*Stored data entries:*
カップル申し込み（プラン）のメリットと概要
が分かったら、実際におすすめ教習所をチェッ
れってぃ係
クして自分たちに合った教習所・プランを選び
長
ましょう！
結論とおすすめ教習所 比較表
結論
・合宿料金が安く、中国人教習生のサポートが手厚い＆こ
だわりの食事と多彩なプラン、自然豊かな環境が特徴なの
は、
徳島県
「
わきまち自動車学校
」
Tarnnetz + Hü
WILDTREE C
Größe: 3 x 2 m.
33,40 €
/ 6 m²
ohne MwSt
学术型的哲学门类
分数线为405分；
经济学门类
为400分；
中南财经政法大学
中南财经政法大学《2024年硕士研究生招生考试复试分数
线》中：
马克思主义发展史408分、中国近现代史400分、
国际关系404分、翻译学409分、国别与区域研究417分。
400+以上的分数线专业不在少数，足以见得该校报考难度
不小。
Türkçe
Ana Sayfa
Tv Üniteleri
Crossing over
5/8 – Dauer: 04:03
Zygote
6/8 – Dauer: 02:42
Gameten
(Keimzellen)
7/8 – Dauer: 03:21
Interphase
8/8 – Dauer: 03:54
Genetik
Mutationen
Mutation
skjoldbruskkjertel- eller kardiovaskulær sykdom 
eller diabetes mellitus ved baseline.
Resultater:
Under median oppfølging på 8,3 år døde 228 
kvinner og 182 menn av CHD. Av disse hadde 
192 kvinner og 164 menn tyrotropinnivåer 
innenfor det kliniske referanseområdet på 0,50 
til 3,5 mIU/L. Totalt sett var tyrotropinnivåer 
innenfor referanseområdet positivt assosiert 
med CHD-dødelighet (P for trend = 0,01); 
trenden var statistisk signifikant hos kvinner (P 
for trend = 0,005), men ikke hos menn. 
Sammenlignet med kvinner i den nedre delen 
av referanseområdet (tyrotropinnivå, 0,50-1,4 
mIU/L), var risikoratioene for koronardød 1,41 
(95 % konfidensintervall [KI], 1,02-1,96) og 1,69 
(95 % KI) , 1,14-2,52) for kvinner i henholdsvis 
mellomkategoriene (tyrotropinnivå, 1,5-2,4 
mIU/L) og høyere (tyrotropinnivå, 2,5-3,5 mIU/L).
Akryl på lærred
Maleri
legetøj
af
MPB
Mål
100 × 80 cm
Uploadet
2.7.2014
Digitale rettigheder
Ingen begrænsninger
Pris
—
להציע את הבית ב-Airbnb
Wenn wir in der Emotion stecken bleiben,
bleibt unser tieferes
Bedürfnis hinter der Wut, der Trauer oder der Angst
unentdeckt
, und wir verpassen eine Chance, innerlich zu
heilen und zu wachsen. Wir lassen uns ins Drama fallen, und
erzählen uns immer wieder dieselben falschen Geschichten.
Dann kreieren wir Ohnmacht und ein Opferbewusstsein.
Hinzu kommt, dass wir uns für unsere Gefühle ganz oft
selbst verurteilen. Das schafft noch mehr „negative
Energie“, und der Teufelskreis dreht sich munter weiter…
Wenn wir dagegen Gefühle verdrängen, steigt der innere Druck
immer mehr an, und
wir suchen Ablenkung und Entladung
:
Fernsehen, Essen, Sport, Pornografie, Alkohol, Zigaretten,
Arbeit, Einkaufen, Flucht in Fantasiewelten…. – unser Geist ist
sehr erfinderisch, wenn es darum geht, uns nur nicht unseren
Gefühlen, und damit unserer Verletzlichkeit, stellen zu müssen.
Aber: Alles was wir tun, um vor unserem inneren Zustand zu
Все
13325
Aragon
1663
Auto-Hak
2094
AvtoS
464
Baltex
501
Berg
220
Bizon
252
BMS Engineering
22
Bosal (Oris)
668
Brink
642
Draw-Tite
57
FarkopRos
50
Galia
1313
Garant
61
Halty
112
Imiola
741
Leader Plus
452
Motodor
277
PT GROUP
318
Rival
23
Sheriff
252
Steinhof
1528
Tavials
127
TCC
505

==

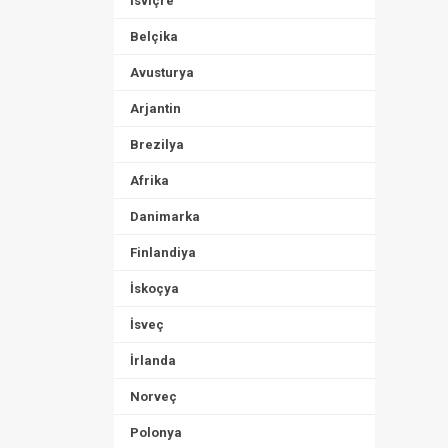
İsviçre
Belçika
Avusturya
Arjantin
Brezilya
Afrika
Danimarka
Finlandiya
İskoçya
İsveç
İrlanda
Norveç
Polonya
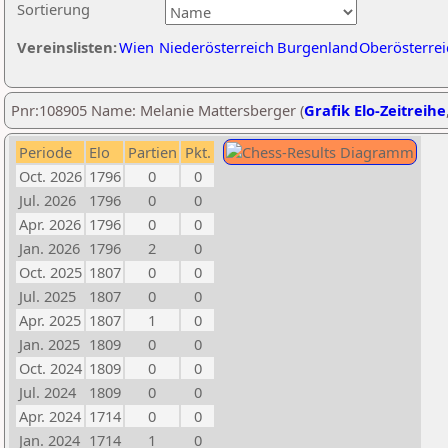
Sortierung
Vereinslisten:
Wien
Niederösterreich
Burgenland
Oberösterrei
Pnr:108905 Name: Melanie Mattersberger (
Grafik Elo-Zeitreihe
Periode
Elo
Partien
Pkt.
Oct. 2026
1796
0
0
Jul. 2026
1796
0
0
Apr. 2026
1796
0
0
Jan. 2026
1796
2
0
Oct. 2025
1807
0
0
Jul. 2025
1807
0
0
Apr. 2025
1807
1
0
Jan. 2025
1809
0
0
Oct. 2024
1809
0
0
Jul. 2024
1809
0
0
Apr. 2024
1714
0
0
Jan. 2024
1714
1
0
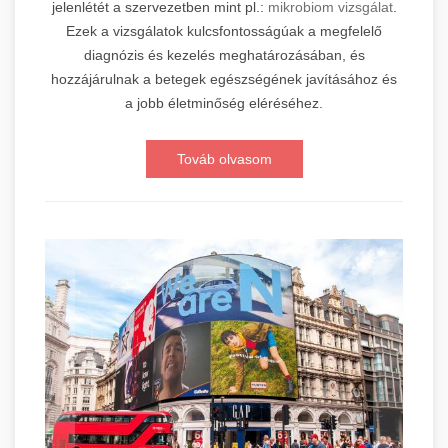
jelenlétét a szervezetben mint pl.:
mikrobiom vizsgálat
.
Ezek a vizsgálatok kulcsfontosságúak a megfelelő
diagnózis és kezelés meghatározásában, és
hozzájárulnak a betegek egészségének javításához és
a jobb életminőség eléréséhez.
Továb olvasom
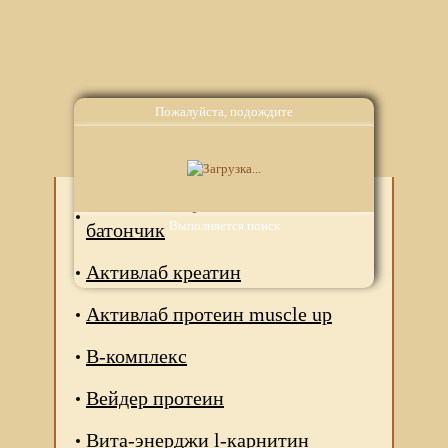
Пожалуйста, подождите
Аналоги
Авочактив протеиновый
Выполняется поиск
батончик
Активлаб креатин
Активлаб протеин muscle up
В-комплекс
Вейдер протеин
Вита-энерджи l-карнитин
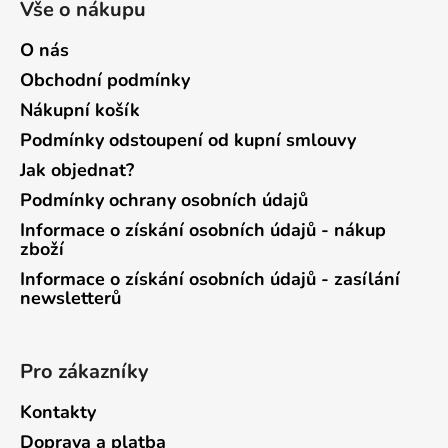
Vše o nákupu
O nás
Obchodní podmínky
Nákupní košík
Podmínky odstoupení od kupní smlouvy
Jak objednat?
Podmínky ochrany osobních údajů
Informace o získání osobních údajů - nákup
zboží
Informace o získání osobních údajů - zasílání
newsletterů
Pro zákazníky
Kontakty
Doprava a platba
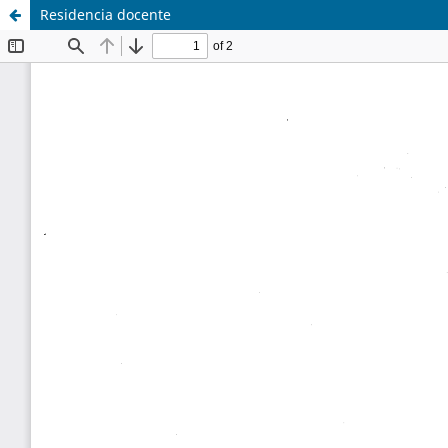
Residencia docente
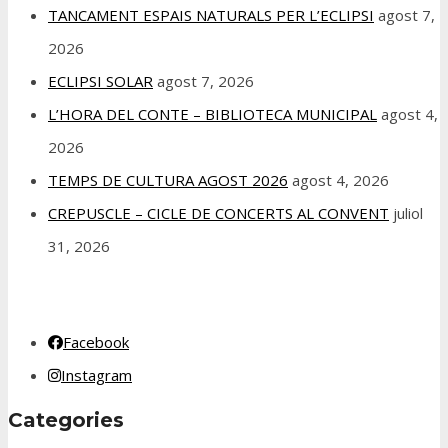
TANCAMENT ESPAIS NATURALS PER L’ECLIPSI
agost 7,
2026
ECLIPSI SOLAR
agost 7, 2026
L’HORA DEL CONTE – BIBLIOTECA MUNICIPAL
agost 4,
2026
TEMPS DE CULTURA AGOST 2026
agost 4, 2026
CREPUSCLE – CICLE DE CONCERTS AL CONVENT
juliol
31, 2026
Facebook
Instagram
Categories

...

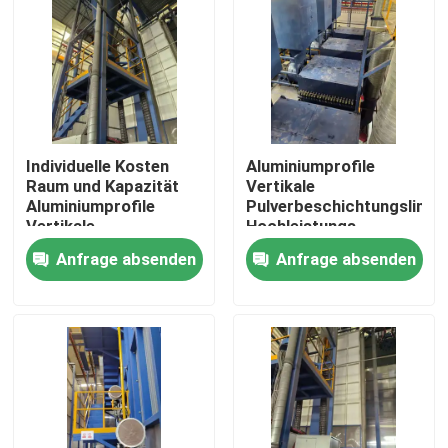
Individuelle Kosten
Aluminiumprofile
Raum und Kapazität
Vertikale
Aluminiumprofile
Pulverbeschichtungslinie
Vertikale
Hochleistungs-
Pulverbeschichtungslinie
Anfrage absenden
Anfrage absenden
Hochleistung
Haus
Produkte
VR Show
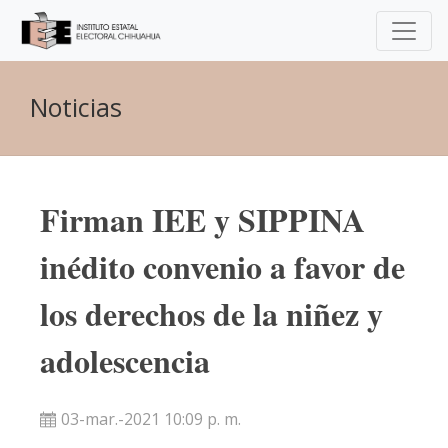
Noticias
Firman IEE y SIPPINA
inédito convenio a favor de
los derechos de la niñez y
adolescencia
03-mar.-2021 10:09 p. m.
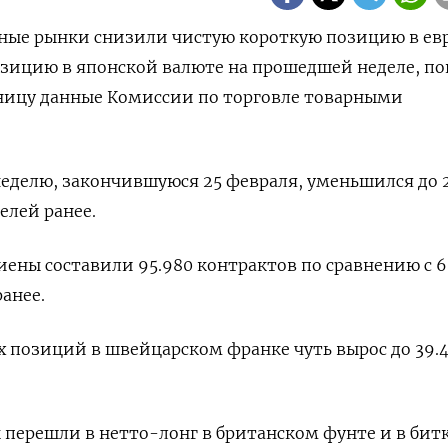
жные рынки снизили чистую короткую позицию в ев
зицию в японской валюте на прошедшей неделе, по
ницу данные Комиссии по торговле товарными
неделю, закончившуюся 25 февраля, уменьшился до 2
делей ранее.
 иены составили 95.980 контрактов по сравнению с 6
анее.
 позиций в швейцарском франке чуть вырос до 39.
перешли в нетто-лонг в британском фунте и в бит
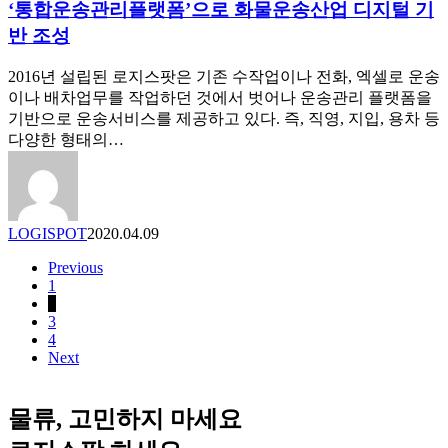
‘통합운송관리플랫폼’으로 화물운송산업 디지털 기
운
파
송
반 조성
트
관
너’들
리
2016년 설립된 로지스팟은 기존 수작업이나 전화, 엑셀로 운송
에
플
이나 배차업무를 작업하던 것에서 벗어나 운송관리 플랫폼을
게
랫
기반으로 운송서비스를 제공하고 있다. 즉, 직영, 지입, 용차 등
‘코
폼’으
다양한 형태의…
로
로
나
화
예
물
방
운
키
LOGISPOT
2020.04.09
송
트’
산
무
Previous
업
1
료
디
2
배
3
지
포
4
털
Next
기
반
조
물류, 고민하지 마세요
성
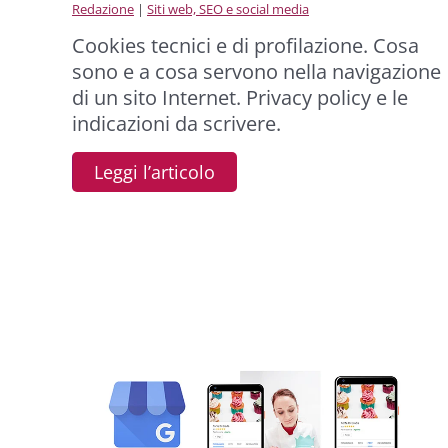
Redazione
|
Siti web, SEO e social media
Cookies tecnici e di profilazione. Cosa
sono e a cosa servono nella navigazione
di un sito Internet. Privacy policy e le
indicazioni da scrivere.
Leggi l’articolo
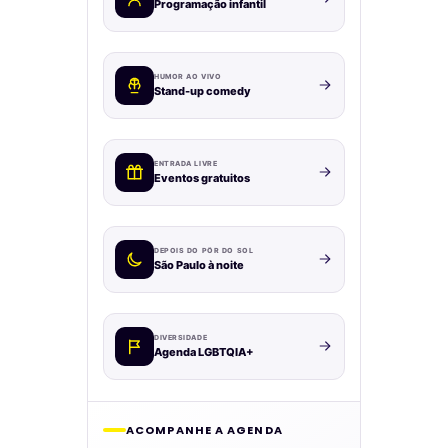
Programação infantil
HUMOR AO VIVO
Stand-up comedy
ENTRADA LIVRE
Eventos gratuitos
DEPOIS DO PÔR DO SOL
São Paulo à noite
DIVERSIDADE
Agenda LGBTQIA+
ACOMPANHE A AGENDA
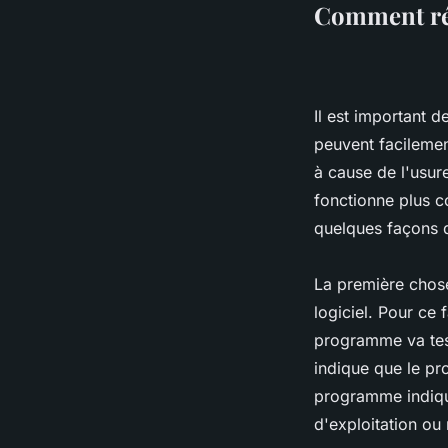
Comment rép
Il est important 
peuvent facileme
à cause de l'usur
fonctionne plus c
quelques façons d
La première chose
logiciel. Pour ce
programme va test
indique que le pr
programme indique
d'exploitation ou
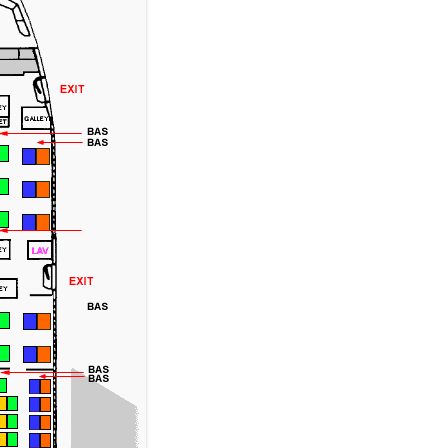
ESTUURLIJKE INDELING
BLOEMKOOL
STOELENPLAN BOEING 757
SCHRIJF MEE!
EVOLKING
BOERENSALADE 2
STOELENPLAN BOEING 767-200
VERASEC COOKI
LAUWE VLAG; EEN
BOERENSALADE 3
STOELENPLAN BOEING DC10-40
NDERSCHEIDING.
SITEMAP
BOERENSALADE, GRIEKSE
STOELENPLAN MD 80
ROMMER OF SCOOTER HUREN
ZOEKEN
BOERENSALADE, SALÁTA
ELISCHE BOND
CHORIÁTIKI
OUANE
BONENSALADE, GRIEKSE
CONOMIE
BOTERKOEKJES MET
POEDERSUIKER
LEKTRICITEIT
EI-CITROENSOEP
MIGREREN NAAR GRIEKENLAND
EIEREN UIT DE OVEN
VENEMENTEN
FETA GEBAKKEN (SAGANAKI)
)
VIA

*What is needed:*
Copy out each line of the data that has the word "tyrotropinnivåer" in it.

*Result:*
192 kvinner og 164 menn tyrotropinnivåer 
til 3,5 mIU/L. Totalt sett var tyrotropinnivåer 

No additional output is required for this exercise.